§ Tasks to carry out:
1. According to the camera review, what does the T200 weigh with battery and Memory Stick?
2. Copy the camera review word for word from "It's still not" to "of the screen.".

§ Document segment:
----------
Sony had a hit on its hands when it released the Sony Cyber-shot DSC-T100. Attractive design, fast performance, and beautiful pictures made the T100 one of our top picks for compact cameras. It's hardly surprising that Sony would try to achieve that sort of success again, and it nearly does so with the Sony Cyber-shot DSC-T200. It takes the quick shooting and most of the great design of the T100, and adds a handful of new features that range from the useful (the Smile Shutter) to the only somewhat irritating (the touch-screen interface).
When I first heard that the T200 would use a touch screen rather than the T100's conventional button controls, I'll admit I was concerned. Sony's previous attempts to put touch screens in cameras, namely the DSC-T50, the DSC-N1, and the DSC-N2, met with less than ideal results. In those cases, the screen was more of a hindrance than a useful feature. Thankfully, Sony has managed to learn from its mistakes when developing the T200.
It's still not perfect, but the T200's 3.5-inch touch-screen interface is miles better than the T50's and N2's controls. It still focuses too much on the screen itself, but the large icons and fairly direct menu system make it much more convenient than its predecessors. You can access most controls through the main screen, where large icons make easy targets, even for large fingertips. Like most new Cyber-shot cameras, the T200's system settings rest hidden in the device's PlayStation Portable-like Home menu, a slightly redundant submenu you probably won't access much except when turning off the camera's annoying beeps. Every other setting, from scene preset to ISO sensitivity, can be found with just a few taps of the screen.
The T200's 3.5-inch screen distinguishes itself as the largest we've seen so far on a T-series camera. Unfortunately, the screen completely dominates the camera's back panel and leaves little room for buttons on the device. Only the shutter release, power, playback, and zoom get their own physical buttons, relegating every other function to the touch screen. The shutter release feels comfortable enough, but the power and playback buttons sit flush with the camera's top edge, and are too narrow to push easily. Worse than that, the zoom rocker is no more than a tiny nub on the top-right corner of the camera. No larger than a grain of rice, the tiny toggle makes zooming in and out far more of a chore than it should be.
Technically, the T200 changes little from the T100 that came before it. It shares its predecessor's 8-megapixel CCD, 5x optical 35mm-to-175mm equivalent f/3.5-to-f/4.4 zoom lens, and Sony's Super SteadyShot optical image stabilization. Despite the larger LCD screen, the T200 even weighs about the same as its predecessor at just 6.5 ounces with battery and Memory Stick, compared with the T100's 6.1 ounces. If it wasn't for a small handful of quirky features, this camera would literally be a T100 with a touch screen.
Beside the usual center and 9-point autofocus modes, the T200 includes a touch-based spot autofocus. Tap the touch screen to set a spot on which the camera will then focus. The focus area has a border of about a centimeter from the top and bottom and half a centimeter from the sides of the picture, so you can't focus on edges or corners. The feature would be more useful if the camera had manual aperture control so you could set the depth of field, but it's still a nice touch, and lets you take some measure of control over the camera's focus without toggling between its four manual focus settings of 1 meter, 3 meters, 5 meters, and infinity.
Smile Shutter mode puts a unique spin on the camera's face detection feature. While in the mode, instead of pressing the shutter release to take a photo, the camera takes complete control, watching any faces in the frame and automatically taking shots when those faces smile. For the first iteration of a feature, Smile Shutter works surprisingly well. It usually takes less than a second to detect a smile and take a photo, though exaggerated grins tend to produce quicker response times. It sometimes trips up when the subject has a beard or his face is at an angle, but in general it functions admirably. Of course, now that cameras are taking photos for us, it begs the question of how long humanity will be part of photography. If Sony's next camera includes a "Find Sarah Connor" feature, we could be in trouble.
----------
§ Provided data:
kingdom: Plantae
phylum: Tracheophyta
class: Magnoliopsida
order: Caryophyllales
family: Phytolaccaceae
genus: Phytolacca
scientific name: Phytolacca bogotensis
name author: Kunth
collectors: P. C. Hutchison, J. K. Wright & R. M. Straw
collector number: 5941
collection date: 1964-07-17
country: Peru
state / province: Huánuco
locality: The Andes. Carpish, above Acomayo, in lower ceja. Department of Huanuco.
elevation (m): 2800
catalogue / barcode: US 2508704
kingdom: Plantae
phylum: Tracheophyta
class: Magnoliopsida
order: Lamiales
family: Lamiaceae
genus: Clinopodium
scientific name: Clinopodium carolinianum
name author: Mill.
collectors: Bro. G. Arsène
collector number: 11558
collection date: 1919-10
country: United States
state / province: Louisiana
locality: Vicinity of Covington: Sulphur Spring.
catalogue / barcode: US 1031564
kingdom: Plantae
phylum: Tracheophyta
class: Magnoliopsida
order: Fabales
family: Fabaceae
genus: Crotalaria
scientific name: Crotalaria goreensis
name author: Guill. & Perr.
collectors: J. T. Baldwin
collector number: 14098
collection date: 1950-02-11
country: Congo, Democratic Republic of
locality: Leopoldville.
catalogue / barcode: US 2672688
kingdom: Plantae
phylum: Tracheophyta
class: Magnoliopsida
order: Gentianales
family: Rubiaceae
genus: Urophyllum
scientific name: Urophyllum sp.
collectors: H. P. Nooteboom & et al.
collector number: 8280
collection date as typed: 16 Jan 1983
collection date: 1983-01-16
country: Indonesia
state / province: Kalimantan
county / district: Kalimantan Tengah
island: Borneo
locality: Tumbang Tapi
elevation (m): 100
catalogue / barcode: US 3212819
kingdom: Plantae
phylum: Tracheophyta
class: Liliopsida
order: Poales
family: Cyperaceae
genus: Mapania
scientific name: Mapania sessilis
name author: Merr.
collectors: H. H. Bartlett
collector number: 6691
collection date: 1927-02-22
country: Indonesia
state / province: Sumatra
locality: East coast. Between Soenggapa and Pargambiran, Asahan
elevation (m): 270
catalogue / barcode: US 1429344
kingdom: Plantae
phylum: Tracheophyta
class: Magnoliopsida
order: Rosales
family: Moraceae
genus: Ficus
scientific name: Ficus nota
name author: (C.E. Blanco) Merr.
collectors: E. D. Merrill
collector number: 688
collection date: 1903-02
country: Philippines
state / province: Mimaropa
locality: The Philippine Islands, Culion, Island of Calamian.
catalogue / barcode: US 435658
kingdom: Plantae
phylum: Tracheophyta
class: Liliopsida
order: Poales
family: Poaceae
----------
§ Numbered answers:
1. About 6.5 ounces.

2.
It's still not perfect, but the T200's 3.5-inch touch-screen interface is miles better than the T50's and N2's controls. It still focuses too much on the screen itself, but the large icons and fairly direct menu system make it much more convenient than its predecessors. You can access most controls through the main screen, where large icons make easy targets, even for large fingertips. Like most new Cyber-shot cameras, the T200's system settings rest hidden in the device's PlayStation Portable-like Home menu, a slightly redundant submenu you probably won't access much except when turning off the camera's annoying beeps. Every other setting, from scene preset to ISO sensitivity, can be found with just a few taps of the screen.